Your body will fight the flu virus on its own. All children with the flu should drink plenty of fluids and rest, in addition to good hand hygiene and covering his or her mouth during coughing. Your child may return to school once fever free for at least 24 hours. There is a flu anti-viral medication called Oseltamivir (Tamiflu) which may shorten flu symptoms by 1 to 2 days if started within 24-48 hours of the start of flu symptoms. It is used at the discretion of the physician and is typically reserved for children with severe chronic illnesses.
“Does the flu vaccine make you get the flu?”
No. Most common side effects from the flu vaccine are rash and pain at the injection site which resolve on their own in a few days. Children are commonly exposed to cold viruses through the fall and winter months which can coincidentally start showing signs around the time a child gets a flu vaccine.
“What are the types of flu vaccine?”
Currently there is only 1 type of flu vaccine which is the “inactive” version given as an injection into the muscle. The “live” version or nasal spray flu vaccine was discontinued a few years ago as it was not shown to be effective in preventing the flu.
“My child received the flu vaccine this year, can he or she still get the flu?”
The vaccine decreases the risk of getting the flu that flu season (Fall/Winter). A child can still get the flu despite vaccination; however, the symptoms are often less severe and occur for less amount of time. Many parents also mistake other viral illnesses during winter months for the flu.
“When should my child get the flu vaccine?”

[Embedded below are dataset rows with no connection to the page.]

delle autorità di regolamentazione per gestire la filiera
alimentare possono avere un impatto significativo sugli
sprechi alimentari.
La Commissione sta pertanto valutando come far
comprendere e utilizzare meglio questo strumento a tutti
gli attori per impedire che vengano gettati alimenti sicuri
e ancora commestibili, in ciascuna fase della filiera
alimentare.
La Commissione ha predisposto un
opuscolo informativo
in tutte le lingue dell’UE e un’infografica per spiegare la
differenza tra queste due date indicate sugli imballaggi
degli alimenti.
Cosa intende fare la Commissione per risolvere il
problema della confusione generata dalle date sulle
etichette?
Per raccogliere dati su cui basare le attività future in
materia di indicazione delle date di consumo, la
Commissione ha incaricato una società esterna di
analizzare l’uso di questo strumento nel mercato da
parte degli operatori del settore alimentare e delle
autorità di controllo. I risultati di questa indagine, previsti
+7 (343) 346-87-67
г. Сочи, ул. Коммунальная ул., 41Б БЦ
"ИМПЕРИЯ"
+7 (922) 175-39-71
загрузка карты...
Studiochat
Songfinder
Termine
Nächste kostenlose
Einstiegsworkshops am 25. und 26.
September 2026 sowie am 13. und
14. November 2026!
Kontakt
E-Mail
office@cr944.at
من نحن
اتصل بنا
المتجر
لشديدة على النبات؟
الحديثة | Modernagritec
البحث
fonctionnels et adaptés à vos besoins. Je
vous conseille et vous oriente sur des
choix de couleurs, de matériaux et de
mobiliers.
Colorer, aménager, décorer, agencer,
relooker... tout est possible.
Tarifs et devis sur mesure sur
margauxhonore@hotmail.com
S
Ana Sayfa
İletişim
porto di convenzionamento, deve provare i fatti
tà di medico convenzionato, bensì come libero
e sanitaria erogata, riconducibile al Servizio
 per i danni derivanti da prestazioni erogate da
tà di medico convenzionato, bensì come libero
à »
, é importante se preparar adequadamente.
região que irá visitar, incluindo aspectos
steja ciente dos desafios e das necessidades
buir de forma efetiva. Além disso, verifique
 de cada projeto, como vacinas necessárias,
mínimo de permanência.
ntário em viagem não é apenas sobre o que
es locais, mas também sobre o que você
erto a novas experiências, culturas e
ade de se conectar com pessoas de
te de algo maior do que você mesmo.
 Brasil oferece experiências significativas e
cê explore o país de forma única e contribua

As early as possible. It takes 2 weeks for a person’s body to make antibodies against the flu vaccine. Peak flu months are late November through March.
“My child is too young for the vaccine. What can we do to prevent the flu?”
Infants under 6 months cannot receive the flu vaccine. It is important for all parents, siblings, and caregivers to be vaccinated against the flu to make a “flu cocoon” around the infant and limit his/her exposure to the flu.
“ Why does my child need a flu vaccine every year?”
The influenza virus alters itself from year to year to try and hide itself from our immune system. A different flu vaccine is given each year to address these changes the virus makes from year to year.
“ Why do some children need 2 flu shots in 1 season?”
Children who receive the flu shot for the first time between the ages of 6 months and 8 years old need 2 flu shots during the same season to maximize immune response. Each following flu season a child would only need 1 flu shot per flu season.
”Neither my child nor I have ever gotten the flu. Do we need the flu shot?”
Yes, even though a person has never gotten the flu, they are still at the same increased risk if they do not get their yearly vaccine.
“My child has an egg allergy, can he or she still get the vaccine at the Peachtree Park Office?”
Yes, your child can receive his or her flu vaccine at our office, even with an egg allergy.